As I crossed the finish line, I was thinking about what I learned in terms of racing and ministry. Any ministry is an endurance race, but this is especially true of bivocational pastors.

First, when you are participating in a long endurance race, physical or spiritual, preparation is paramount.

Second, endurance is fueled by the encouragement of a team. You can probably endure the race by yourself, but it makes a huge difference to have people to encourage, inspire and motivate you along the way. In ministry, this is absolutely essential.

Third, I can’t overemphasize the importance of a healthy nutritional plan. This race is long so the proper intake of fuel (food/drink) is essential to reaching the finish line. Spiritually speaking there’s a great correlation. You’re not going to have the strength to do what God has called you to do if you don’t have the right nutrition.

I also learned that you don’t run endurance races on feelings, you have to keep going whether you feel great or not. If you wait until you feel good to prepare for the race you will only train about one day a week. While I endured a long race, 14-plus hours, bivocational pastors experience long days every day. For them it’s early mornings and late nights. It’s not about how you feel; it’s about what you’re called to. I’m sure there are days many bivocational pastors are tired and just want to throw in the towel, but their calling and commitment inspires them through the day to keep running the Gospel race until they cross the finish line.

What a privilege to have run in their honor! And it’s an even greater honor to serve alongside them as we penetrate lostness in North America!

–Tim Dowdy

PANAMA CITY, Fla. — It took pastor Tim Dowdy more than a year of training before he looked out over the Gulf of Mexico ready to brave it for a swim.

Members of his church, Eagle’s Landing First Baptist Church in McDonough, Ga., had joined him on the beach to cheer him on.

The waves were choppier and the water colder than he’d expected, and he was about to swim further than he ever had.

By day’s end, Nov. 3, 2012, a 2.4-mile swim, 112-mile bike and a marathon run would put Dowdy’s mind and body to the test for almost 15 hours.
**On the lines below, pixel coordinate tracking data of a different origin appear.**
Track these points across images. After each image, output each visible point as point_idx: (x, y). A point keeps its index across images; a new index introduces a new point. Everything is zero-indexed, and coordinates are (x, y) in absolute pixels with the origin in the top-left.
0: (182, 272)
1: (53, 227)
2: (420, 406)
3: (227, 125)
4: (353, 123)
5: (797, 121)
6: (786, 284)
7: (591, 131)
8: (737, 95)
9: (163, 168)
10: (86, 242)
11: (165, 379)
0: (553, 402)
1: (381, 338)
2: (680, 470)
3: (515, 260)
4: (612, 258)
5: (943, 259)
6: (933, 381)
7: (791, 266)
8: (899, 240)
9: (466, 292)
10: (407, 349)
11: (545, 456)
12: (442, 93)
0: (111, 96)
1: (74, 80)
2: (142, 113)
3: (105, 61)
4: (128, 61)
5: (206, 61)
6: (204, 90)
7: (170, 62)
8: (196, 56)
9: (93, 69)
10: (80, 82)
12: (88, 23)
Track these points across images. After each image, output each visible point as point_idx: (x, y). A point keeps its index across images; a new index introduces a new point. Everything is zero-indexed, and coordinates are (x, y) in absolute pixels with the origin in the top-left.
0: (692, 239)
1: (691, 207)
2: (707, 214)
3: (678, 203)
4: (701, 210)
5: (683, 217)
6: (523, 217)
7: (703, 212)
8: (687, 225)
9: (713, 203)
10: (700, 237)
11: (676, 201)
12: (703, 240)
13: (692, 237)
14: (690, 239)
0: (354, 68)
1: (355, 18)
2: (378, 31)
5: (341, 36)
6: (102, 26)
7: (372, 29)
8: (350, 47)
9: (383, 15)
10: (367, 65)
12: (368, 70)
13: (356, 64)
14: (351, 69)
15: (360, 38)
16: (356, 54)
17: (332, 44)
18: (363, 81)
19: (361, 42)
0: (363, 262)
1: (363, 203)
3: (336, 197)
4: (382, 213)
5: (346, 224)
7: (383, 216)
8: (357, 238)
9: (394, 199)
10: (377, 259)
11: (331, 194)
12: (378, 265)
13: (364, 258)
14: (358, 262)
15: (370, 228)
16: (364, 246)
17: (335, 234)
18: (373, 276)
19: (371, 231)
It would be a meaningful feat, no matter his reason for doing it.

But Dowdy wasn’t staring at the expanse of water just to prove he could finish the 140-mile Ironman Florida triathlon. The 51-year-old pastor and his 25-year-old son, Micah, were in Panama City sending a message to Southern Baptist bivocational pastors.

“The water’s a little chilly today, but it’s warm outside so hopefully they’ll balance each other out,” said Dowdy, as the crowd of competitors gathered at the start gate. “Bivocational pastors, this is for you. I hope you’re praying for me. I’m going to float on the prayers of people today. Thanks for all that you’re doing.”